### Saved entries

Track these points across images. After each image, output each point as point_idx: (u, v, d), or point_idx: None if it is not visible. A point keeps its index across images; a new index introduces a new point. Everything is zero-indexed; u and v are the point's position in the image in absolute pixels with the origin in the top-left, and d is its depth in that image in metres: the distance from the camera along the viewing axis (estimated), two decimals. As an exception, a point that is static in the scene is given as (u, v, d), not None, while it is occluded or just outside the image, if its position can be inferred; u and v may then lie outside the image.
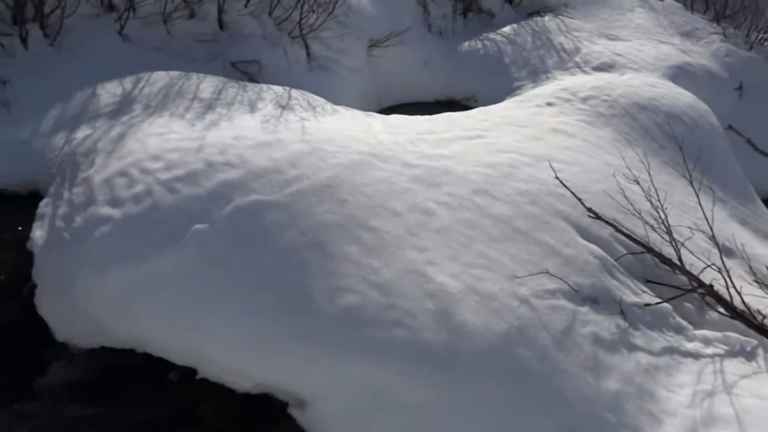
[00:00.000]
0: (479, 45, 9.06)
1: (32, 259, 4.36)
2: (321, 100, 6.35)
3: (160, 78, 5.91)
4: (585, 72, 8.46)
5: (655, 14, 10.47)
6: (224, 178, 4.34)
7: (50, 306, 4.12)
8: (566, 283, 4.18)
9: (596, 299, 4.24)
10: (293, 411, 3.79)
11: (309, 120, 5.54)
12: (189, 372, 3.96)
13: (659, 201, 4.77)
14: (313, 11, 7.37)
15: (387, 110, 7.55)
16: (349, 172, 4.60)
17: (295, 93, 6.29)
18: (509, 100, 7.63)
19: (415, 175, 4.77)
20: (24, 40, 5.98)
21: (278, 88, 6.29)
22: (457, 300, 3.87)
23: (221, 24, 7.28)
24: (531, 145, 5.66)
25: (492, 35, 9.21)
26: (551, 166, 4.91)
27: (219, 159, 4.48)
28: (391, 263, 4.02)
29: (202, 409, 3.88)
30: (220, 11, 7.20)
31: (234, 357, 3.86)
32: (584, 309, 4.11)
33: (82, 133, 5.17)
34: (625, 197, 4.86)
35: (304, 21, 7.32)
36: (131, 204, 4.21)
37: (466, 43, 9.05)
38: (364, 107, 7.13)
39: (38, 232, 4.38)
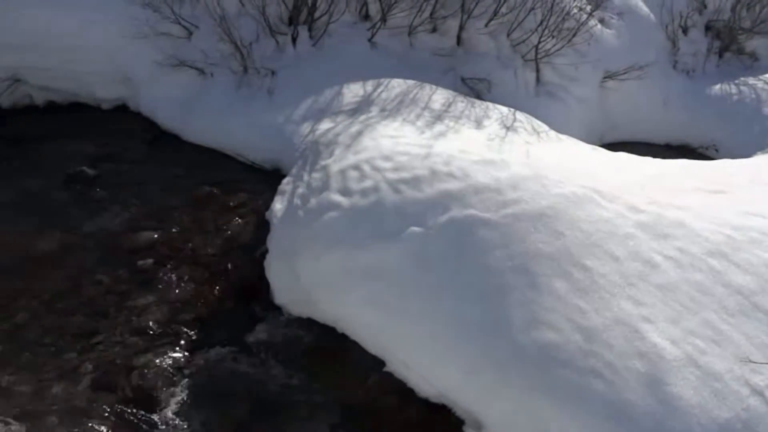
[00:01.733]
0: (733, 89, 8.03)
1: (268, 228, 5.01)
2: (545, 127, 6.23)
3: (397, 85, 6.37)
4: None
5: None
6: (445, 187, 4.48)
7: (275, 271, 4.69)
8: (817, 384, 3.47)
9: None
10: (468, 431, 3.76)
11: (533, 144, 5.46)
12: (377, 363, 4.18)
13: None
14: (553, 36, 7.25)
15: (609, 146, 7.08)
16: (569, 204, 4.41)
17: (520, 116, 6.27)
18: (763, 155, 6.62)
19: (641, 221, 4.39)
20: (294, 39, 6.92)
21: (504, 109, 6.33)
22: (673, 368, 3.46)
23: (459, 40, 7.56)
24: (790, 212, 4.82)
25: (752, 80, 8.09)
26: (818, 243, 4.13)
27: (443, 169, 4.64)
28: (600, 309, 3.75)
29: (382, 401, 4.04)
30: (461, 28, 7.47)
31: (421, 360, 3.97)
32: (837, 422, 3.37)
33: (325, 125, 5.80)
34: None
35: (541, 45, 7.23)
36: (359, 196, 4.58)
37: (717, 86, 8.09)
38: (587, 139, 6.80)
39: (278, 205, 5.00)
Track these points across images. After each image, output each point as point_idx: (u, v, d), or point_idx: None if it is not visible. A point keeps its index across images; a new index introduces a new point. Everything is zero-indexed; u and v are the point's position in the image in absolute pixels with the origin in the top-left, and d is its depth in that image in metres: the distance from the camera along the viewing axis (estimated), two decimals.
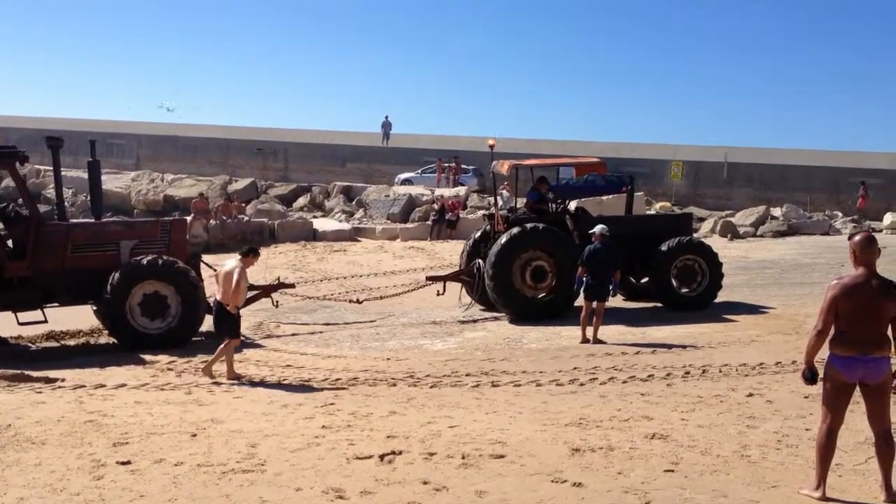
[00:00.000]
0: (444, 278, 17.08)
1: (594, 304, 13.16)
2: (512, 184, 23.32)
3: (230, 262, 10.91)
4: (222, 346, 10.73)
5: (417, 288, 17.25)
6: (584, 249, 13.53)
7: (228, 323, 10.80)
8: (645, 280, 16.54)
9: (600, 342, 13.00)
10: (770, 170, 37.34)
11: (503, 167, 16.68)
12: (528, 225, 15.44)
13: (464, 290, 16.72)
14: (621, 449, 7.20)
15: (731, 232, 29.89)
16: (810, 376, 6.07)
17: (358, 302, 16.28)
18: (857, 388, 6.00)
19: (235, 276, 10.57)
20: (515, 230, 15.36)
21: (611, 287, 13.41)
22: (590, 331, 13.13)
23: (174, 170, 44.00)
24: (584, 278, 13.28)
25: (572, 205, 18.39)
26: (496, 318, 15.60)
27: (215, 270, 14.00)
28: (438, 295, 16.76)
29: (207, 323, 14.14)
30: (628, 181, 19.21)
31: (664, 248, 15.81)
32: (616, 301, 15.17)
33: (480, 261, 15.90)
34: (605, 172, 34.32)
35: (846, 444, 6.98)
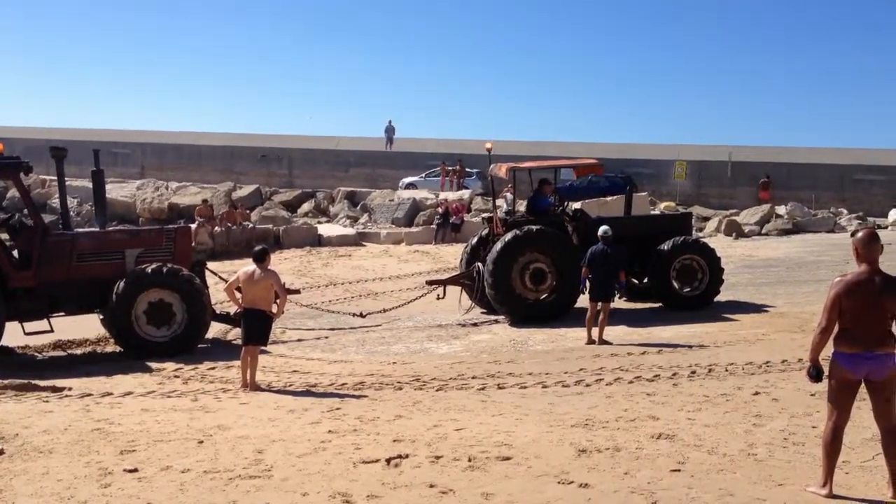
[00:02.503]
0: (444, 282, 17.06)
1: (599, 305, 13.15)
2: (512, 186, 23.35)
3: (249, 266, 10.59)
4: (250, 357, 10.45)
5: (419, 297, 17.21)
6: (587, 250, 13.53)
7: (266, 329, 10.74)
8: (646, 280, 16.52)
9: (606, 343, 13.00)
10: (774, 168, 37.27)
11: (501, 170, 16.69)
12: (525, 227, 15.42)
13: (463, 293, 16.72)
14: (628, 449, 7.20)
15: (735, 231, 29.85)
16: (815, 374, 6.08)
17: (362, 316, 16.29)
18: (863, 385, 6.00)
19: (279, 281, 10.64)
20: (511, 234, 15.34)
21: (617, 288, 13.40)
22: (595, 332, 13.13)
23: (179, 178, 43.98)
24: (588, 279, 13.27)
25: (572, 206, 18.39)
26: (501, 321, 15.58)
27: (221, 278, 14.03)
28: (439, 299, 16.74)
29: (213, 330, 14.21)
30: (625, 182, 19.23)
31: (663, 248, 15.80)
32: (619, 302, 15.15)
33: (480, 264, 15.89)
34: (602, 173, 34.45)
35: (853, 441, 6.98)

### Your task
An exact transcription of the data above is needed, without the pictures.

### Response
Track these points across images. After each image, output each point as point_idx: (u, v, d), or point_idx: None if it is not visible. A point keeps its index across images; a new index introduces a new point. Everything is zero-indexed; u and v are the point's position in the image in absolute pixels with the origin in the top-left, and d is its depth in that image in metres: the distance from the camera along the viewing axis (estimated), two decimals. As an exception, a point that is static in the scene is given as (u, v, d), not None, while it is occluded or just outside the image, if its position can be inferred; u and v may then lie outside the image.
[00:00.000]
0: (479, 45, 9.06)
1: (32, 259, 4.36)
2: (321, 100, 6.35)
3: (160, 78, 5.91)
4: (585, 72, 8.46)
5: (655, 14, 10.47)
6: (224, 178, 4.34)
7: (50, 306, 4.12)
8: (566, 283, 4.18)
9: (596, 299, 4.24)
10: (293, 411, 3.79)
11: (309, 120, 5.54)
12: (189, 372, 3.96)
13: (659, 201, 4.77)
14: (313, 11, 7.37)
15: (387, 110, 7.55)
16: (349, 172, 4.60)
17: (295, 93, 6.29)
18: (509, 100, 7.63)
19: (415, 175, 4.77)
20: (24, 40, 5.98)
21: (278, 88, 6.29)
22: (457, 300, 3.87)
23: (221, 24, 7.28)
24: (531, 145, 5.66)
25: (492, 35, 9.21)
26: (551, 166, 4.91)
27: (219, 159, 4.48)
28: (391, 263, 4.02)
29: (202, 409, 3.88)
30: (220, 11, 7.20)
31: (234, 357, 3.86)
32: (584, 309, 4.11)
33: (82, 133, 5.17)
34: (625, 197, 4.86)
35: (304, 21, 7.32)
36: (131, 204, 4.21)
37: (466, 43, 9.05)
38: (364, 107, 7.13)
39: (38, 232, 4.38)
[00:01.733]
0: (733, 89, 8.03)
1: (268, 228, 5.01)
2: (545, 127, 6.23)
3: (397, 85, 6.37)
4: None
5: None
6: (445, 187, 4.48)
7: (275, 271, 4.69)
8: (817, 384, 3.47)
9: None
10: (468, 431, 3.76)
11: (533, 144, 5.46)
12: (377, 363, 4.18)
13: None
14: (553, 36, 7.25)
15: (609, 146, 7.08)
16: (569, 204, 4.41)
17: (520, 116, 6.27)
18: (763, 155, 6.62)
19: (641, 221, 4.39)
20: (294, 39, 6.92)
21: (504, 109, 6.33)
22: (673, 368, 3.46)
23: (459, 40, 7.56)
24: (790, 212, 4.82)
25: (752, 80, 8.09)
26: (818, 243, 4.13)
27: (443, 169, 4.64)
28: (600, 309, 3.75)
29: (382, 401, 4.04)
30: (461, 28, 7.47)
31: (421, 360, 3.97)
32: (837, 422, 3.37)
33: (325, 125, 5.80)
34: None
35: (541, 45, 7.23)
36: (359, 196, 4.58)
37: (717, 86, 8.09)
38: (587, 139, 6.80)
39: (278, 205, 5.00)
Track these points across images. After each image, output each point as point_idx: (u, v, d), or point_idx: None if it is not visible. A point keeps its index across images; a new index introduces a new point. Everything is zero-indexed; u and v are the point's position in the image in absolute pixels with the origin in the top-left, and d is its depth in that image in metres: the distance from the camera along the viewing axis (estimated), two decimals.
[00:00.000]
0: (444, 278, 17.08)
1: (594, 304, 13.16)
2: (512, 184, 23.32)
3: (230, 262, 10.91)
4: (222, 346, 10.73)
5: (417, 288, 17.25)
6: (584, 249, 13.53)
7: (228, 323, 10.80)
8: (645, 280, 16.54)
9: (600, 342, 13.00)
10: (770, 170, 37.34)
11: (503, 167, 16.68)
12: (528, 225, 15.44)
13: (464, 290, 16.72)
14: (621, 449, 7.20)
15: (731, 232, 29.89)
16: (810, 376, 6.07)
17: (358, 302, 16.28)
18: (857, 388, 6.00)
19: (235, 276, 10.57)
20: (515, 230, 15.36)
21: (611, 287, 13.41)
22: (590, 331, 13.13)
23: (174, 170, 44.00)
24: (584, 278, 13.28)
25: (572, 205, 18.39)
26: (496, 318, 15.60)
27: (215, 270, 14.00)
28: (438, 295, 16.76)
29: (207, 323, 14.14)
30: (628, 181, 19.21)
31: (664, 248, 15.81)
32: (616, 301, 15.17)
33: (480, 261, 15.90)
34: (605, 172, 34.32)
35: (846, 444, 6.98)
[00:02.503]
0: (444, 282, 17.06)
1: (599, 305, 13.15)
2: (512, 186, 23.35)
3: (249, 266, 10.59)
4: (250, 357, 10.45)
5: (419, 297, 17.21)
6: (587, 250, 13.53)
7: (266, 329, 10.74)
8: (646, 280, 16.52)
9: (606, 343, 13.00)
10: (774, 168, 37.27)
11: (501, 170, 16.69)
12: (525, 227, 15.42)
13: (463, 293, 16.72)
14: (628, 449, 7.20)
15: (735, 231, 29.85)
16: (815, 374, 6.08)
17: (362, 316, 16.29)
18: (863, 385, 6.00)
19: (279, 281, 10.64)
20: (511, 234, 15.34)
21: (617, 288, 13.40)
22: (595, 332, 13.13)
23: (179, 178, 43.98)
24: (588, 279, 13.27)
25: (572, 206, 18.39)
26: (501, 321, 15.58)
27: (221, 278, 14.03)
28: (439, 299, 16.74)
29: (213, 330, 14.21)
30: (625, 182, 19.23)
31: (663, 248, 15.80)
32: (619, 302, 15.15)
33: (480, 264, 15.89)
34: (602, 173, 34.45)
35: (853, 441, 6.98)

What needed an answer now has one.